A Step-By-Step Guide to Gardening With Chronic Pain


If you suffer from lower back pain, knee tendonitis, carpal tunnel syndrome, or other types of aches and pains that are keeping you from gardening or yard work, this guide is for you! Keep reading to find the best steps to take to manage your chronic pain while in the garden. 

How Gardening is Beneficial for Chronic Pain

Yes, you read that right. Gardening is actually one of the best activities to help you relax and unwind. As a low-impact form of exercise, gardening can help you stay active while other forms of exercise may be too painful or cause more pain and injuries. The moderate outdoor exercise you perform while gardening allows your body to release endorphins, resulting in mental health stimulation and natural pain relief. Gardening is a fun way to relieve stress, anxiety, and even chronic pain.

  1. Start Small & Set Your Limit

    How severe is your pain, and how long can you go in the garden without overdoing it? It’s important to set a schedule so you are spreading out your tasks in a way that won’t make your pain worse than it already is. Be realistic about how much you can take on in one sitting, and ask for help when needed! Try to limit your time in the garden to the coolest hours of the day and only spend a few hours working at a time. If you are unsure of where to start, you may find it beneficial to speak to a physical therapist, who can assist you in making a plan and discovering which gardening tasks are safe to perform versus what is out of the question. Check out these tips and tricks to make sure you keep your gardening pain-free!

  2. Find The Right Tools For You

    Depending on where your chronic pain is located, there are a variety of helpful tools and alternatives to gardening that can help you continue to do the things you love, without jeopardizing your health. For example, if you have chronic back pain, bending over may cause extreme amounts of pain. Try using long-handled tools to avoid bending to the ground, or a raised garden bed so you won’t need to worry about low plants that are difficult to maintain. Other essential tools for gardeners with chronic pain include protective gloves, a thick kneeling pad, sturdy and lightweight hand tools, as well as a garden caddy or wagon that can easily be pulled around.

  3. Size Down Your Garden

    What are the most important plants in your garden? This may be a helpful step if you are feeling overwhelmed, or like you can’t spend enough time on all that needs to be done in your garden. Rather than a large number of plants, try keeping only things that you really care about, or vegetables that you know will be put to use. Another way to downsize your garden is to grow resilient crops. Grow things that will survive without constant care and attention such as kale, berries, rhubarb, and horseradish.

### [Set of tasks]
1. From the gardening guide, quote the passage from "A Step-By-Step Guide" up to and including "even chronic pain.".
2. Please translate this sentence from the gardening guide into Spanish: "Another way to downsize your garden is to grow resilient crops."
3. Answer these questions using the gardening guide:
(a) What does the body release during the moderate outdoor exercise of gardening?
(b) What kind of tools does the guide suggest for avoiding bending to the ground?
(c) Which four crops does it name as able to survive without constant care and attention?

### [Listed records]
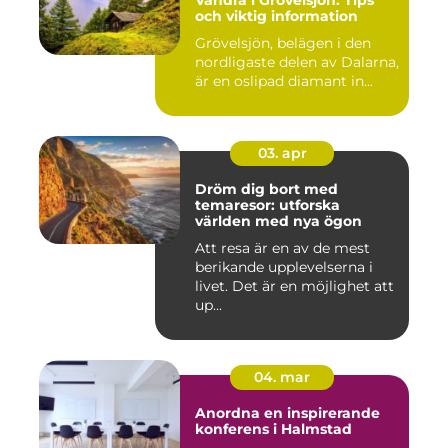
och viktig information
Grövelsjön, belägen i den
nordligaste delen av Dalarna,
är en oslipad diamant in...
03. apr
Dröm dig bort med
temaresor: utforska
världen med nya ögon
Att resa är en av de mest
berikande upplevelserna i
livet. Det är en möjlighet att
up...
04. mar
Anordna en inspirerande
konferens i Halmstad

### [Responses for each task]
1.
A Step-By-Step Guide to Gardening With Chronic Pain


If you suffer from lower back pain, knee tendonitis, carpal tunnel syndrome, or other types of aches and pains that are keeping you from gardening or yard work, this guide is for you! Keep reading to find the best steps to take to manage your chronic pain while in the garden. 

How Gardening is Beneficial for Chronic Pain

Yes, you read that right. Gardening is actually one of the best activities to help you relax and unwind. As a low-impact form of exercise, gardening can help you stay active while other forms of exercise may be too painful or cause more pain and injuries. The moderate outdoor exercise you perform while gardening allows your body to release endorphins, resulting in mental health stimulation and natural pain relief. Gardening is a fun way to relieve stress, anxiety, and even chronic pain.

2. Otra forma de reducir el tamaño de tu jardín es cultivar cosechas resistentes.

3.
(a) Endorphins
(b) Long-handled tools
(c) Kale, berries, rhubarb, and horseradish